Baptiste Delhauteur : roses de personne
L’auteur ne cherche pas à caresser son lecteur dans le sens du poil : “Vous m’êtes tous étrangers. Il n’est que mon Amour que j’admette à partager ce qu’il convient de dire, ce qu’il convient de penser, justement, au sujet des mots et puis au sujet des choses. Et puis, il ne fait pas assez noir autour de nous. Remédions à cela. Nous donnons au monde trop de clarté.”
Dès lors, l’auteur opte pour une juste mesure. Il refuse d’être l’optimiste qui se noie dans un verre à moitié plein et le pessimiste dans un autre à moitié vide.
D’où cet exercice, entre l’ombre et la lumière, le rêve et le cauchemar, là où tout, finalement, ne s’émettra que sous l’ordre de l’écharpe ou du filet de voix adressé à quelqu’un, à tous, à personne en ce qui tient d’un soliloque. Celui-ci rebondit sur les rideaux d’un lieu clos pour faire sourdre une autre voix méconnaissable bien que connue, celle de Rilke.
Delhauteur évoque ce qu’il nomme “une petite prose, pourtant toujours absente de toutes les éditions courantes (…) extraite de carnets de notes dont on ne connait que deux indices vieilles de 80 ans”. Et l’auteur d’ajouter : “ces quelques mots ne sont que la répétition insistante d’un questionnement lisible tout au long des vingt-quatre petits tableaux des Roses, dont ils sont contemporains.”. Là encore le songe n’est pas loin.
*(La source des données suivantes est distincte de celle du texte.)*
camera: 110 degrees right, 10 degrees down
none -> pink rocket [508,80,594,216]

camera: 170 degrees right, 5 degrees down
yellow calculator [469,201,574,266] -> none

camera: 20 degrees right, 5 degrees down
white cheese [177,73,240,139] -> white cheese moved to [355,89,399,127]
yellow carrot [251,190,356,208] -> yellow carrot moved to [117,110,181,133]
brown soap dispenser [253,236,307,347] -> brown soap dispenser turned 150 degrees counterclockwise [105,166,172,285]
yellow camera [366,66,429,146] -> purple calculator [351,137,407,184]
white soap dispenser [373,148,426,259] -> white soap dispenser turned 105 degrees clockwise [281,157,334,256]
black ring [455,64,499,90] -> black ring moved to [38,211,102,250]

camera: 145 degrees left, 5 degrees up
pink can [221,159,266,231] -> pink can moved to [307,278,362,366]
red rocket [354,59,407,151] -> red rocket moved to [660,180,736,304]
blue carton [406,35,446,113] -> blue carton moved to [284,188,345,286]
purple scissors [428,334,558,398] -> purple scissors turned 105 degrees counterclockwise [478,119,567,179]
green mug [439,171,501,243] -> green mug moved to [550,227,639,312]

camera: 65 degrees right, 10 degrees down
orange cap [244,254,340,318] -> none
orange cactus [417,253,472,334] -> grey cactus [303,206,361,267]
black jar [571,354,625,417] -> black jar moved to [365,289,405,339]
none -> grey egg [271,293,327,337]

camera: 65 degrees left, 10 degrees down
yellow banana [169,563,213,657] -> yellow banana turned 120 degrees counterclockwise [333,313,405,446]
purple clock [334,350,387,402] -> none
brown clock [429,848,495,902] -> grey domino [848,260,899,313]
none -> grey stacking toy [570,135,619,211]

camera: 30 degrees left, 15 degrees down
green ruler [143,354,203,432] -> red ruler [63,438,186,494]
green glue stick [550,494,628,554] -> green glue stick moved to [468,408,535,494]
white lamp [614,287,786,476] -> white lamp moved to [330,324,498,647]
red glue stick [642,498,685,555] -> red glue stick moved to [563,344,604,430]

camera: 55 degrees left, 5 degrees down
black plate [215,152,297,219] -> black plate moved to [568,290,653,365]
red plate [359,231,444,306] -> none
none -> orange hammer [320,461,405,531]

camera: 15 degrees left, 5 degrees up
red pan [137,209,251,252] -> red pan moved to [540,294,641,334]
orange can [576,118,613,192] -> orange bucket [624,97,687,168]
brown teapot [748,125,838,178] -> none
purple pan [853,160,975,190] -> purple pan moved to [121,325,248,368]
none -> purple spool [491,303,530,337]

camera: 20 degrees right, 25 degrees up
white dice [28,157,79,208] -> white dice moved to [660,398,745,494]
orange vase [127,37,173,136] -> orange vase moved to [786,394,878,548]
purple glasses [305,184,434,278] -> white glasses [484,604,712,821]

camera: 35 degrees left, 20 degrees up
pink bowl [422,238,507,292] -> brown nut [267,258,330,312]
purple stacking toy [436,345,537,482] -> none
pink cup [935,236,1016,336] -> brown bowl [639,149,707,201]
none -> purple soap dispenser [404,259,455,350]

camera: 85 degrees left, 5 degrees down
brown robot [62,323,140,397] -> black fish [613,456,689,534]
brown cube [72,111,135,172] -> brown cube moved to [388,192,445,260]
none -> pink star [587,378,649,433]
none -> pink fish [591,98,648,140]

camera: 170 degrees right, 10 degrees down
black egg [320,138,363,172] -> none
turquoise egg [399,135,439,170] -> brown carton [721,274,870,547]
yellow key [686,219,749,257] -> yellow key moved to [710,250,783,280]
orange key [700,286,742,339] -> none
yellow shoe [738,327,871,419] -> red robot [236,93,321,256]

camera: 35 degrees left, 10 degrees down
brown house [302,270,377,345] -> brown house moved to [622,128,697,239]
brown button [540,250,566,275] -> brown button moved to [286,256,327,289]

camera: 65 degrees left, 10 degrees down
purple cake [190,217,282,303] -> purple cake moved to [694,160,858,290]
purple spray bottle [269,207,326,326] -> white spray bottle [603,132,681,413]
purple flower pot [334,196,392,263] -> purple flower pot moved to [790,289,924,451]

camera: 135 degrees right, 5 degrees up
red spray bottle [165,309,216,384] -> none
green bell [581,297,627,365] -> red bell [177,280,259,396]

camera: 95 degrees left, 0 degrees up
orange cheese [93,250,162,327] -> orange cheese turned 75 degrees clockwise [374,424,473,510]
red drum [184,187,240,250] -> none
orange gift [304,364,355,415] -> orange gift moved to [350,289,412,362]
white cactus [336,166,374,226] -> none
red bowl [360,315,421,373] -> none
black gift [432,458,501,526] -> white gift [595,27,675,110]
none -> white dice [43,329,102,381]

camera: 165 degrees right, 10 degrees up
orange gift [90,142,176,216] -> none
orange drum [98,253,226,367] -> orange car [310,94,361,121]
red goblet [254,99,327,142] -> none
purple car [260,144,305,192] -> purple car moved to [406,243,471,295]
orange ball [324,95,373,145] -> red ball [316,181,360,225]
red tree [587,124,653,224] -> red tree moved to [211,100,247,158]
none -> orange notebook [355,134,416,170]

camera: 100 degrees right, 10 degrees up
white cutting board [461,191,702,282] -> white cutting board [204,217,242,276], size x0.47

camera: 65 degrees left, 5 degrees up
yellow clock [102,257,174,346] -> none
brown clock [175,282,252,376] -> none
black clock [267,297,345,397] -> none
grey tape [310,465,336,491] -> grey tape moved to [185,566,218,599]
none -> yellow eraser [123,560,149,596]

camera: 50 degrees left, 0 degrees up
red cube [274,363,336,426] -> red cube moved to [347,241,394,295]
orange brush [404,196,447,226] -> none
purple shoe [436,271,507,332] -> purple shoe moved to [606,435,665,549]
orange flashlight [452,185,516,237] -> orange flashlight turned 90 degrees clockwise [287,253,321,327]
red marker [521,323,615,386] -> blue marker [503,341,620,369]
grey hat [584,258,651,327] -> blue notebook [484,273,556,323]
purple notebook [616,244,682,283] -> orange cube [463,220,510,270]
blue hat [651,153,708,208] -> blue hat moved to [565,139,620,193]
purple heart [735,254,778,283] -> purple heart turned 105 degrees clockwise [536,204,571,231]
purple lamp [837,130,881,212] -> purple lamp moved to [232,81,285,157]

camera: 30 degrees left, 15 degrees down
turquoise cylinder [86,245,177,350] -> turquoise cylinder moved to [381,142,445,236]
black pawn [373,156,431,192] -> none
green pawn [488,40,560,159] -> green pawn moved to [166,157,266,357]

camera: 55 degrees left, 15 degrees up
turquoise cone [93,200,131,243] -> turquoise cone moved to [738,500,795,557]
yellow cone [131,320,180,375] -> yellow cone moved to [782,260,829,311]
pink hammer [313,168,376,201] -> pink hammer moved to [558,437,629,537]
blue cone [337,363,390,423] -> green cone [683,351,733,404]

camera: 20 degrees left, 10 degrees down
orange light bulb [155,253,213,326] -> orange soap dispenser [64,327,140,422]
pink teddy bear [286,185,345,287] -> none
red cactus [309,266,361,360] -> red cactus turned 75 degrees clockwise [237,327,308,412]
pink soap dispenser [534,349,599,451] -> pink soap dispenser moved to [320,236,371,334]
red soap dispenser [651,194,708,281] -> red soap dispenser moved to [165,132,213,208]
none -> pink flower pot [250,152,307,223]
Rilke trouvera-t-il en ces roses un peu de rouge sang lui permettant de survivre “yeux clos sur le sommeil des multitudes enterrées au cimetière ?”
Ces quelques mots égarés ouvrent-ils à une révision de l’oeuvre ? Non sans doute car la disparition est la condition insécable de la condition humaine. Avec le temps, celle-là est de plus en plus plurielle segmentée sous couvert de mondialisation. Néanmoins, des roses imaginaires et leur lumière dense demeurent afin que nous cheminions encore.
La poésie qui s’adresse aux aimé(e)s est écrite pour que nous les rejoignions. Il s’agit de sentir leur présence, de les retenir au-delà du temps par effet de présent ou de rêve. La poésie est donc une question de chaleur qui n’est pas seulement ambiante. Elle est l’appel renouvelé au fait d’être vivant. Elle est aussi hommage à l’existence de l’autre même si, en elle, dans demeure l’égoïsme d’un repli sur soi.
C’est le passage obligé fait de solitude, de silence, de présence « in abstentia ». Il altère sans doute ce partage mais comment procéder autrement ?
jean-paul gavard-perret
Baptiste Delhauteur, Inadvertance & La stèle de Rainer Maria Rilke, Maison Dagoit, Derrière la salle de bains, Rouen, 2018 — 12,00 €.